AVAILABLE DATA Start Marker
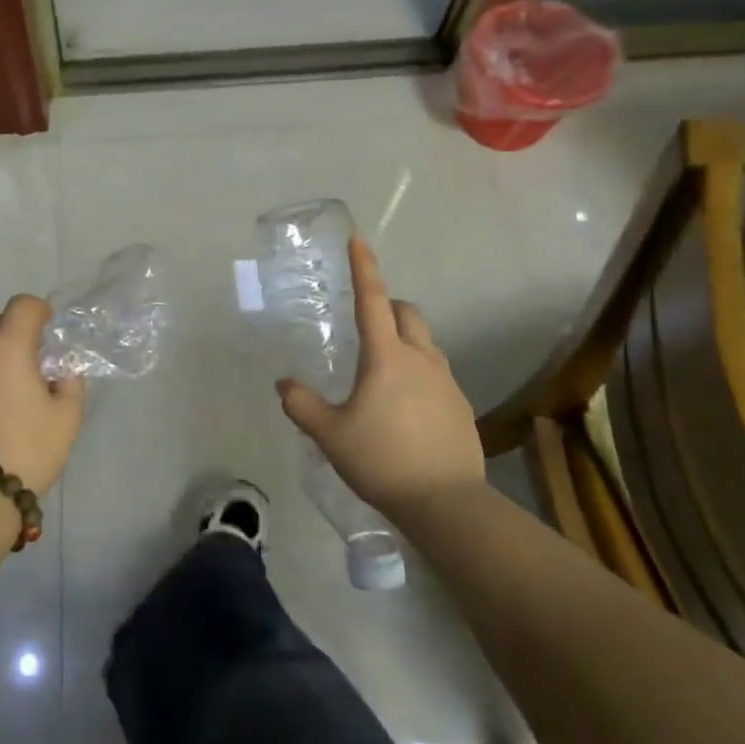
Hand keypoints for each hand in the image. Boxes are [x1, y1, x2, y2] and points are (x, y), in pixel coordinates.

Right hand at [276, 237, 482, 521]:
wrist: (447, 503)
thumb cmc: (382, 460)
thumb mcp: (330, 435)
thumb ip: (302, 405)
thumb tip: (283, 385)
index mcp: (386, 356)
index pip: (372, 300)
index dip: (364, 268)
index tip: (358, 240)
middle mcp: (420, 358)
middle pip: (408, 313)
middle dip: (389, 306)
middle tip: (367, 321)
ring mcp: (446, 381)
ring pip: (426, 341)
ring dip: (406, 339)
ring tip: (384, 367)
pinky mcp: (460, 405)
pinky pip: (437, 371)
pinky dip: (419, 371)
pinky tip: (406, 405)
AVAILABLE DATA End Marker
_EXERCISE OBJECTIVE:_ Print the material in full and exactly, minus the pictures.

_EXERCISE ANSWER:_
Hand keypoints for each hand in the image. Boxes are [x1, y1, x2, y2] and points are (x, y), in pixel coordinates.

Right hand at [276, 237, 482, 521]:
wrist: (447, 503)
thumb cmc: (382, 460)
thumb mcp: (330, 435)
thumb ip: (302, 405)
thumb tip: (283, 385)
index mcp: (386, 356)
index pip: (372, 300)
index dip: (364, 268)
index tip: (358, 240)
middle mcp: (420, 358)
middle pip: (408, 313)
middle dip: (389, 306)
middle tip: (367, 321)
ring mcp: (446, 381)
ring pip: (426, 341)
ring dip: (406, 339)
ring tip: (384, 367)
pinky mcp: (460, 405)
pinky pip: (437, 371)
pinky dip: (419, 371)
pinky tip: (406, 405)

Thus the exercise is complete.